Link to Dust Deputy:
Buy Oneida Molded DIY Dust Deputy Cyclone at Woodcraft
"Borrowing" their design but fabricated in metal should not be too tough. It will keep nearly all the fire residue out of the shop or wet/dry vac and its filter. I have Oneida's full sized cyclone system, a 3 HP Dust Gorilla and it works super. I expect a scaled down version to work well too.
Although I have a couple 25 ft 2 inch vac hoses that reach anywhere in my shops by plugging into the dust collection system's distributed inlets I still could use a Dust Deputy or two but am too cheap to pay their price, hence the DIY plan.
Oh, both the above listed trailers have ramps and built-in ramp storage but... the ramps are darned heavy so I will build the loading dock and only have to use the ramps away from home.

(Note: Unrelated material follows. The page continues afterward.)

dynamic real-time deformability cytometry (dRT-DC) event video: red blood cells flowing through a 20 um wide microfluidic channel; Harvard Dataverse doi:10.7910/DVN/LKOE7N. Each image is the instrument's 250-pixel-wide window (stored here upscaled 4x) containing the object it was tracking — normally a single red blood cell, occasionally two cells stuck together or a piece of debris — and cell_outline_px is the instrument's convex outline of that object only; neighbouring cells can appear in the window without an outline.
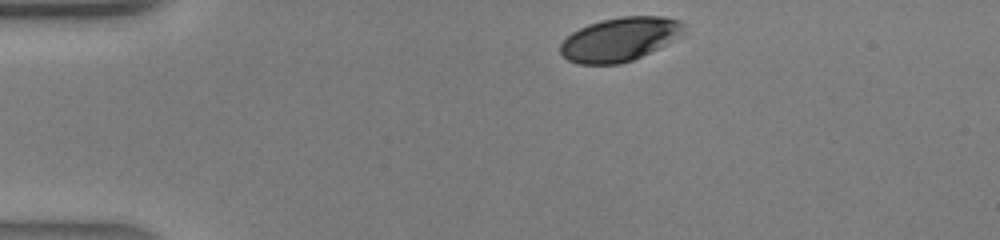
{"species": "human", "species_latin": "Homo sapiens", "temperature_condition": "warm", "stored_images_in_passage": 29, "camera_frame_rate_fps": 3000, "um_per_image_px": 0.085, "donor": {"sex": "male"}, "frame": {"image": 1, "passage_image": 1, "time_ms": 0.0, "image_size_px": [1000, 240], "cell_outline_px": [[684, 24], [672, 40], [632, 60], [620, 64], [576, 64], [568, 60], [560, 52], [560, 44], [572, 32], [588, 24], [600, 20], [624, 16], [664, 16], [680, 20]], "centroid_in_image_um": [52.59, 3.33], "position_along_channel_um": 32.4, "area_um2": 30.87}}
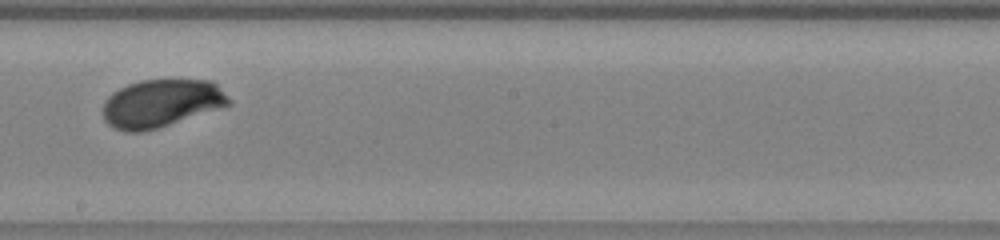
{"frame": {"image": 2, "passage_image": 17, "time_ms": 5.333, "image_size_px": [1000, 240], "cell_outline_px": [[232, 104], [156, 128], [140, 132], [124, 132], [108, 124], [104, 120], [104, 100], [112, 92], [128, 84], [140, 80], [212, 80], [232, 100]], "centroid_in_image_um": [13.7, 8.77], "position_along_channel_um": 234.5, "area_um2": 34.85}}
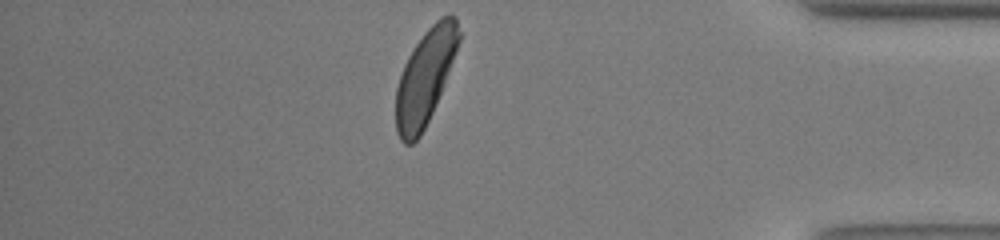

Note to guys using boards for ramps: Making the boards wider by 3-4 inches or more is NOT an efficient approach. Better to add a 2x4 or 2x6 at right angles to board ramp (a little shorter than ramp for clearance at the ends) on the underside of the ramps near midline of ramp. Adding the same amount of wood here is far better than adding width.
...and finally... great job building those shelves you guys. Good on you!